Reality: Forgiveness is about using your pain to become wiser.
Forgetting the injustices and abuses committed against us is completely unrealistic. After all, forgiveness is not a magical fairy wand that causes amnesia! But forgiveness is about reflecting on what happened to you, and using the experience to navigate through life wisely and intelligently. What is the point of trying to forgive and forget what your partner did to you if you can use the experience to make a wiser choice in the future (preventing a potential repeat)? Many people pretend to forget what happened to them under the guise of “forgiveness” when in fact this is a classic, and toxic, form of avoidance. Don’t use pain to avoid or repress your reality: pain is there to teach you, so use it!
Myth 3: Forgiveness means letting bad people off the hook.
Reality: Forgiveness is about empathetically understanding those who have wronged you.
“Yep! She’s a bad person … but I’ll forgive her.” How often have you heard this kind of comment slipped into conversations, or dialogues within your mind? The truth is that sometimes forgiveness can be used as a form of self-righteous justification. “I’m a good person, so I forgive bad people.” In reality, people aren’t so black and white as we want to make them out to be. All wrongdoing is a product of pain. Remember that. Cheating spouses feel pain. Abusive fathers feel pain. Perverted rapists feel pain. Pain is what stimulates all the unkindness in the world, and everything bad that has happened to you is a result of other people trying to ease their pain in very misguided ways. Once we look beyond the outer shell of a person’s behavior and into the depths of why they do what they do, we can see their pain. We can learn to empathize with them, or at least, understand why they are the way they are. Only then can we truly forgive.
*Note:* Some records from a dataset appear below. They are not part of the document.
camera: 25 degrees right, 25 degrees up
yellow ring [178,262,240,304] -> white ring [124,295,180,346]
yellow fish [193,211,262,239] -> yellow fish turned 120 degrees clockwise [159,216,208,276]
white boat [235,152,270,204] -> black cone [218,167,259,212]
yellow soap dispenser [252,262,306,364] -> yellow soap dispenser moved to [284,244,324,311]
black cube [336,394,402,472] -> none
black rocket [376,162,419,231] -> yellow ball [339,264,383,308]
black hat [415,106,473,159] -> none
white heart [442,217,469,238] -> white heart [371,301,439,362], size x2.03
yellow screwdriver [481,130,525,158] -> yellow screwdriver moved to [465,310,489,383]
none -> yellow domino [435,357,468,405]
Myth 4: Forgiveness is about understanding what happened first.
Reality: Forgiveness is about understanding that pain drives people to behave illogically.
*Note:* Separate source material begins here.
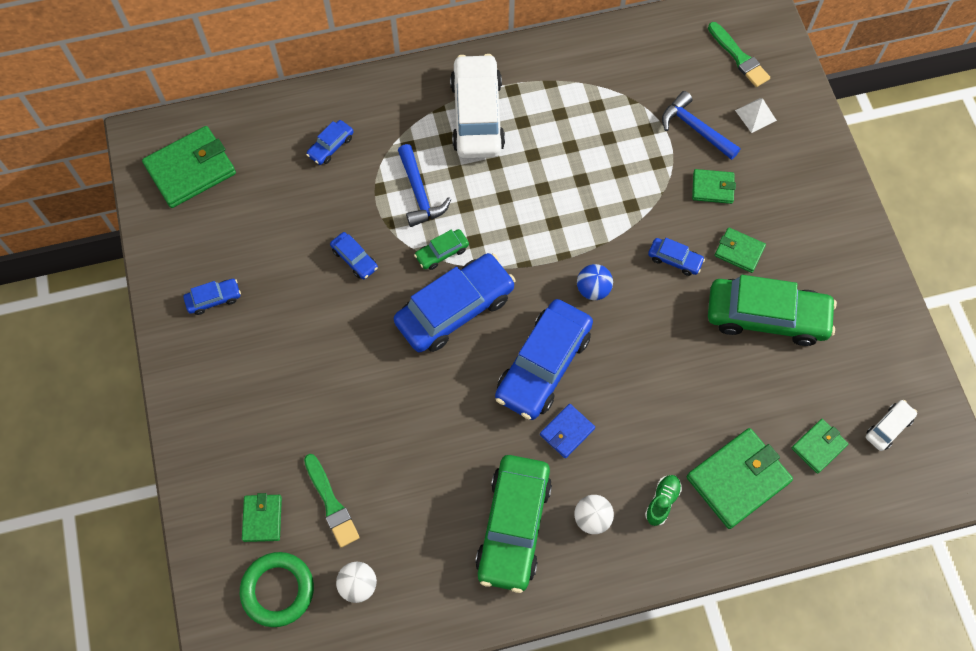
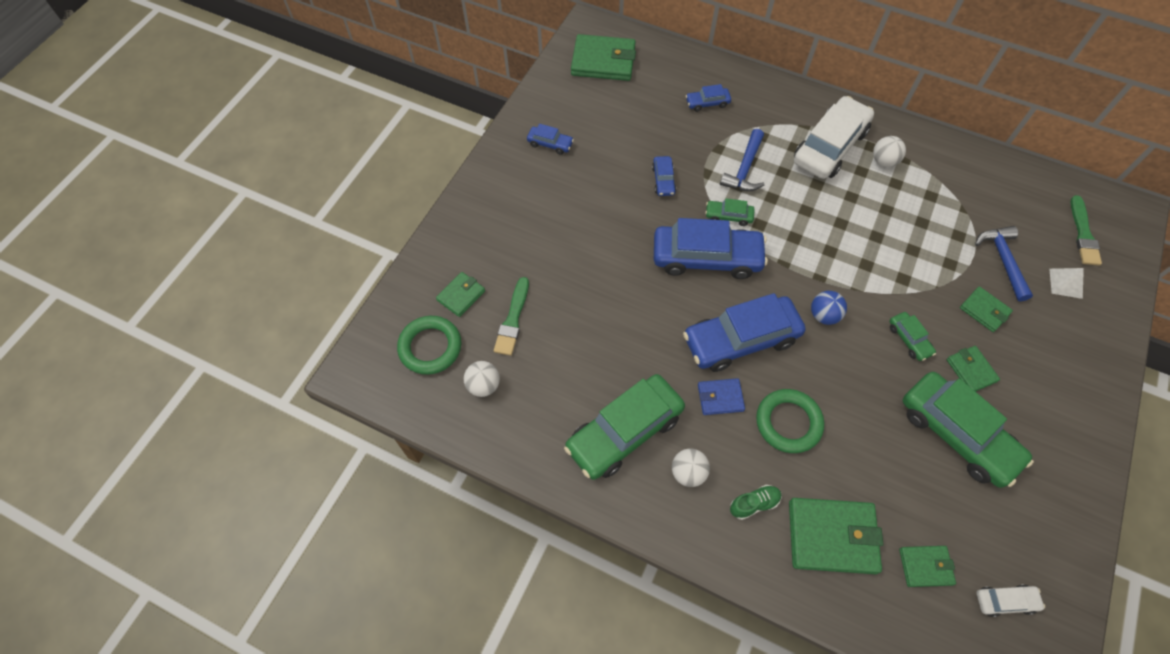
camera: 40 degrees right, 5 degrees down
blue car [648,238,705,276] -> green car [889,312,936,361]
none -> green ring [756,389,824,453]
none -> white ball [873,136,906,167]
You might not always be able to understand why someone did what they did. But you don’t need to. You can spend your life thinking and thinking and reliving what happened, trying to piece together a fragmented puzzle, but the truth is simple. Pain drives people to behave illogically. Pain drives people to take dangerous risks, pain drives people to self-sabotage their lives, pain drives people to kill themselves. You don’t need to understand to forgive. Just understand that the nature of pain is unpredictable.
Myth 5: Forgiveness means curing people of their pain.
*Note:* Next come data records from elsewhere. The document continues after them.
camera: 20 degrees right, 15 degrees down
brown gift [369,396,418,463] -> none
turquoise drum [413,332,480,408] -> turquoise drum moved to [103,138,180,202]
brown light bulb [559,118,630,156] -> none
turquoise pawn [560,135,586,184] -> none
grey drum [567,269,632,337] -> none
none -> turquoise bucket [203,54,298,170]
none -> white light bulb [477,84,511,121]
Reality: Forgiveness means forgiving what a person has done to you. It is not your place to give another person their peace – only they can find it.
You might have been asked throughout your life, “Do you forgive me?” perhaps by a friend, colleague, child, lover or family member. In response you might have said, “Yes, I forgive you” assuming that this would make everything better … until the situation repeated itself again, and again.
Forgiving ourselves is so hard because we are raised since childhood on a steady diet of self-hatred. We are taught that we’re sinners, we’re not smart enough, we have to be prettier, we must be more popular – and generally, we must find our self-worth and forgiveness outside of ourselves in the form of friends, authority figures, or a supreme being.
It’s no wonder that we’re constantly asking others – and other people are constantly asking us – for forgiveness. The truth is that you aren’t a saint, and forgiving someone won’t make their lives better. Only they can make their lives better and choose to forgive themselves. The same goes for you.
Forgiveness doesn’t christen you as a saint, but it does baptize you as a more awakened, evolved and loving being.
If you’re struggling to forgive like I have for most of my life, keep in mind the myths that muddy the pure waters of forgiveness and soon you will be able to wash yourself of the sins of others.
What have your experiences been with forgiveness? Do you find it hard to forgive? What have you learned?